◆ Task set
[1] Reproduce the passage of the Florida home insurance article that opens with the words containing "Not surprisingly, each" and closes with "required to buy.", swapping "public adjusters" for "independent appraisers".
[2] Answer these questions from the Florida home insurance article:
(a) Which two hurricanes are named as the most recent major ones to affect Florida?
(b) In 2020, how many rate filings with increases of more than 10% did state insurance regulators approve?
(c) According to Quotewizard.com, which Florida county was the highest-priced, and at what average rate?

··· Text ···

Florida home insurance coverage costs so much
because big-money forces are at war |
Article Courtesy of The Sun Sentinel
By Ron Hurtibise
Published
December 17, 2021
By now, Floridians don’t need to be told that home
insurance rates are skyrocketing. Increased frequency and intensity of
hurricanes and other storms are one reason. They make us a bigger risk.
But Florida hasn’t experienced a major hurricane since 2017′s Irma,
which affected most of the state, and Michael, which caused a wide path
of destruction in the Panhandle in 2018.
The biggest reason insurance rates continue to rise, experts say, is the
staggering number of lawsuits filed here, compared to other states, over
hurricane, roofing and water damage claims.
Contractors and insurers are in a perpetual state of war. Attorneys for
both sides rake in most of the money paid out for litigated claims, and
everyday policyholders, whether or not they’ve ever filed a claim, are
forced to cough up more money each year to fund those legal battles.
Not surprisingly, each side wants you, the customer, to act in a way
that favors them.
Insurers want you to call them first. If a water pipe breaks, if a tree
falls onto your roof, if a drunk driver crashes into your living room,
or if your dishwasher malfunctions and floods your kitchen, most
insurers want to know about it immediately, so they can suggest
contractors they know and like and oversee repairs.
Contractors, lawyers and public adjusters have a different opinion. Only
they can make sure you get a fair settlement out of your insurance
company. They might be able to get you a new roof. But their help has
proven too costly, insurance experts say.
The fallout of contacting third parties first, insurers say, is that
they drive up the cost of your insurance claim and thus all insurance,
which homeowners with mortgage loans are required to buy.
Florida’s crazy costs
Florida’s insurance market is in “free fall” right now because lawyers
and contractors have figured out how to game the legal system and are
bleeding the market dry, members of the industry said repeatedly at the
recent Florida Chamber Insurance Summit in Tampa.
Premium costs are skyrocketing. In 2020, state insurance regulators
approved rate increases of more than 10% in 55 rate filings by insurers
compared to only six in 2016.
Florida consumers insuring a $300,000 dwelling paid an average $3,643 a
year, highest in the nation after tornado-prone Oklahoma and Kansas and
$1,338 more than the national average of $2,305, according to
marketplace website insurance.com.
Price-comparison website Valuepenguin.com found that between 2016 and
2021, the cost of homeowner insurance in Florida increased by an average
32.5% — highest in the nation. By comparison, the average cost
nationwide increased by 10.9%.
Costs in South Florida are even higher. Yet another price-comparison
website, Quotewizard.com, calculated average rates for all 67 Florida
counties, based on unspecified coverage criteria. The three
highest-priced counties were: Miami-Dade ($4,372), Broward ($3,453) and
Monroe ($2,438).

··· Records supplied ···

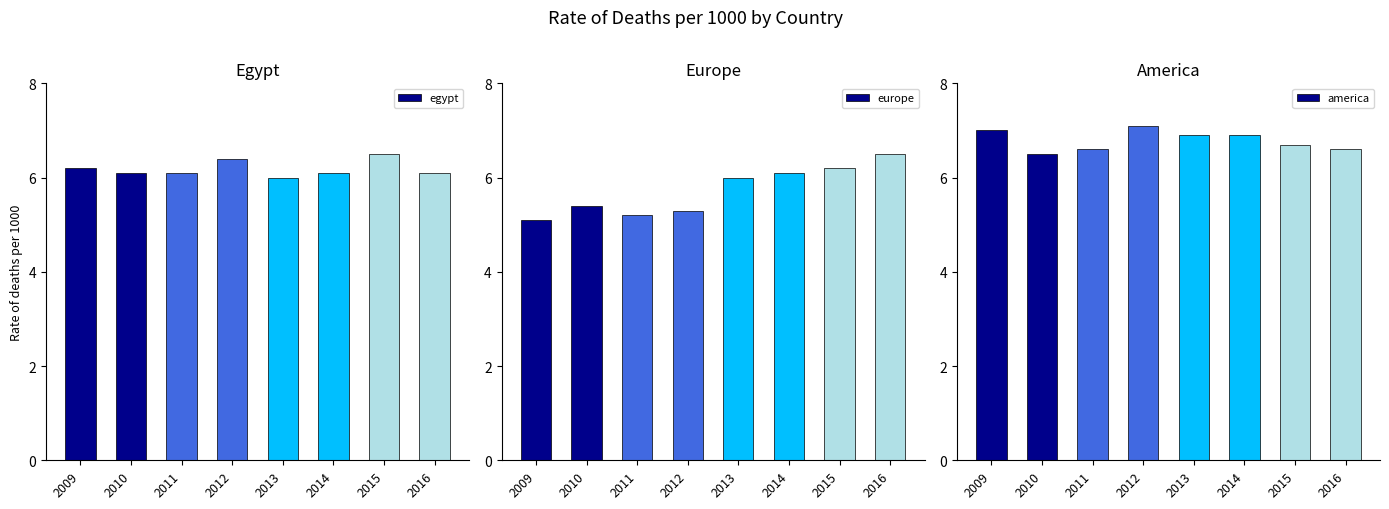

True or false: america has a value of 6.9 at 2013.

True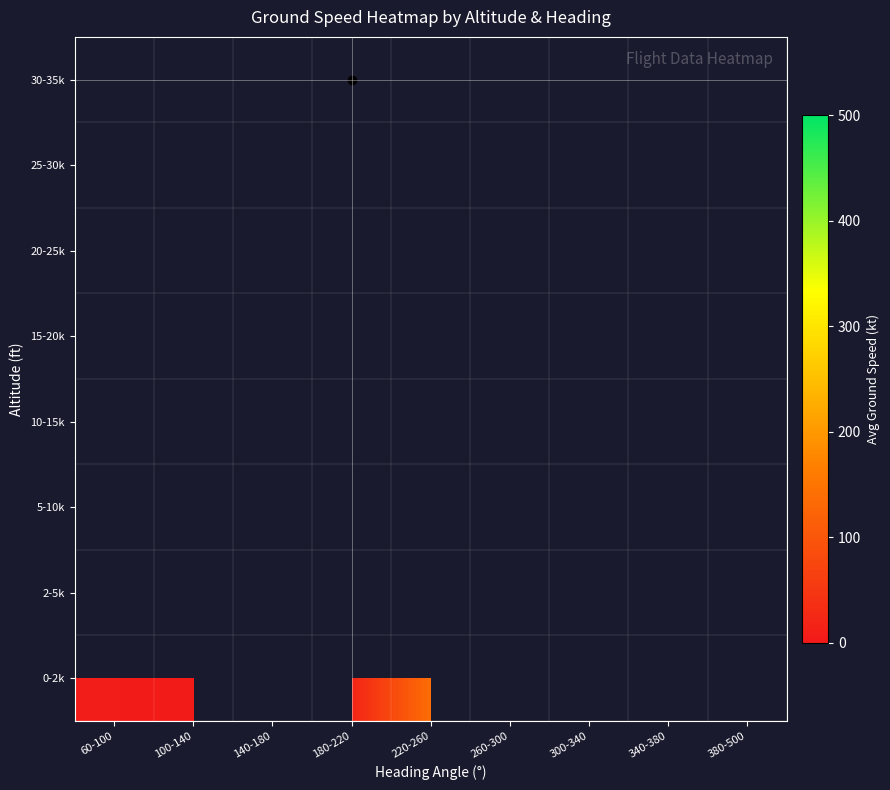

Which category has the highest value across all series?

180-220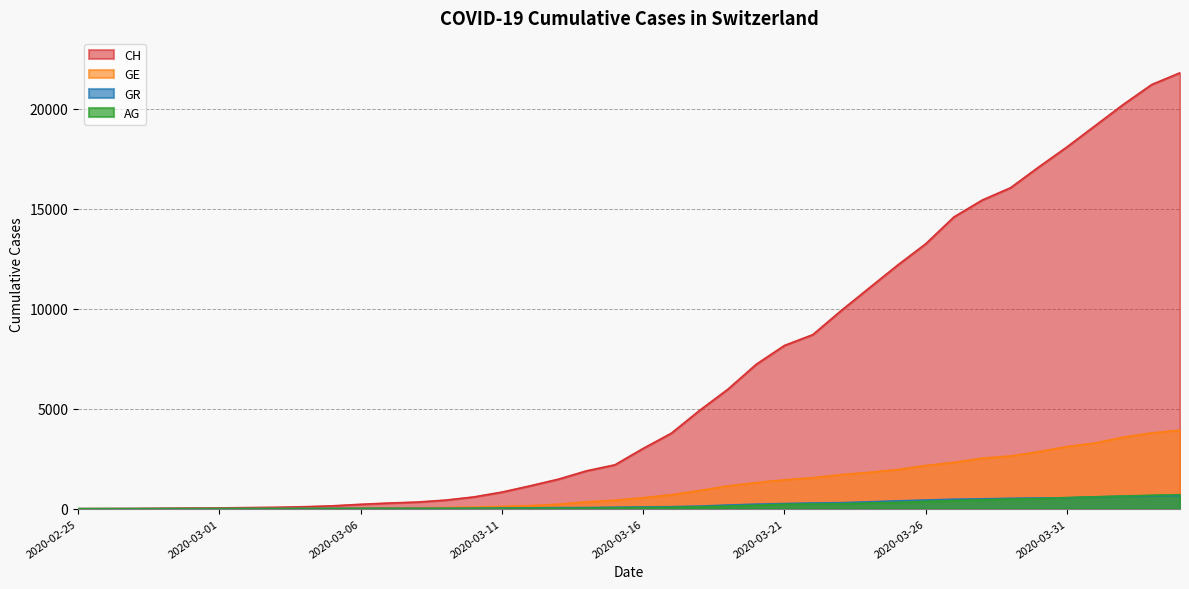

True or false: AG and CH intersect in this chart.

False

···

◆ Outputs for the tasks
[1]
Not surprisingly, each side wants you, the customer, to act in a way
that favors them.
Insurers want you to call them first. If a water pipe breaks, if a tree
falls onto your roof, if a drunk driver crashes into your living room,
or if your dishwasher malfunctions and floods your kitchen, most
insurers want to know about it immediately, so they can suggest
contractors they know and like and oversee repairs.
Contractors, lawyers and independent appraisers have a different opinion. Only
they can make sure you get a fair settlement out of your insurance
company. They might be able to get you a new roof. But their help has
proven too costly, insurance experts say.
The fallout of contacting third parties first, insurers say, is that
they drive up the cost of your insurance claim and thus all insurance,
which homeowners with mortgage loans are required to buy.

[2]
(a) Irma in 2017 and Michael in 2018.
(b) 55.
(c) Miami-Dade, at $4,372.